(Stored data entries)
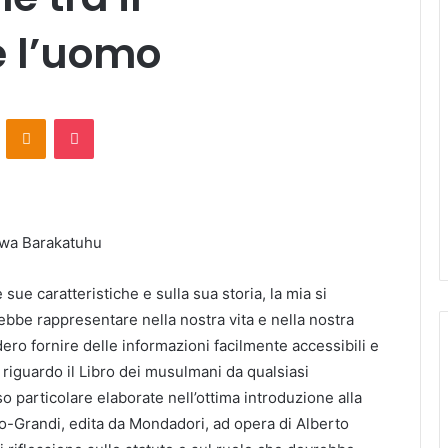
e l’uomo
ontakte
Odnoklassniki
Pocket
 wa Barakatuhu
sue caratteristiche e sulla sua storia, la mia si
bbe rappresentare nella nostra vita e nella nostra
ero fornire delle informazioni facilmente accessibili e
e riguardo il Libro dei musulmani da qualsiasi
particolare elaborate nell’ottima introduzione alla
io-Grandi, edita da Mondadori, ad opera di Alberto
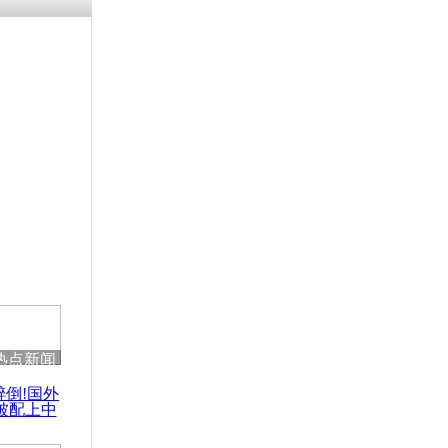
残疾男子因
砸银行
千年传统习
众为娥皇女
行被查情绪
回答崩溃原
热点新闻
乡上万人欢
醉倒!国外
节
被配上中
国民乐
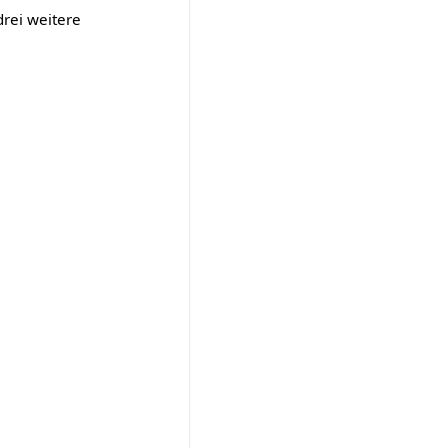
rei weitere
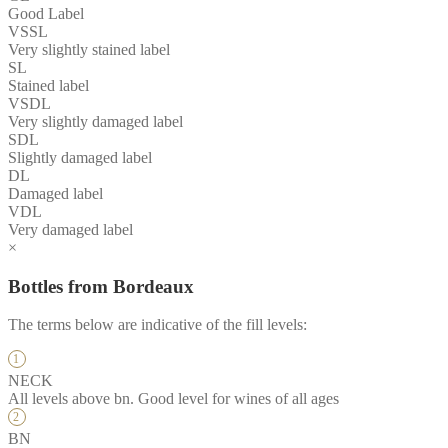
Good Label
VSSL
Very slightly stained label
SL
Stained label
VSDL
Very slightly damaged label
SDL
Slightly damaged label
DL
Damaged label
VDL
Very damaged label
×
Bottles from Bordeaux
The terms below are indicative of the fill levels:
NECK
All levels above bn. Good level for wines of all ages
BN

-- THE TASK --
The copy must match each record exactly, apart from the images, which stay out.

-- RESPONSE --
e l’uomo
ontakte
Odnoklassniki
Pocket
 wa Barakatuhu
sue caratteristiche e sulla sua storia, la mia si
bbe rappresentare nella nostra vita e nella nostra
ero fornire delle informazioni facilmente accessibili e
e riguardo il Libro dei musulmani da qualsiasi
particolare elaborate nell’ottima introduzione alla
io-Grandi, edita da Mondadori, ad opera di Alberto
残疾男子因
砸银行
千年传统习
众为娥皇女
行被查情绪
回答崩溃原
热点新闻
乡上万人欢
醉倒!国外
节
被配上中
国民乐
rei weitere
Good Label
VSSL
Very slightly stained label
SL
Stained label
VSDL
Very slightly damaged label
SDL
Slightly damaged label
DL
Damaged label
VDL
Very damaged label
×
Bottles from Bordeaux
The terms below are indicative of the fill levels:
NECK
All levels above bn. Good level for wines of all ages
BN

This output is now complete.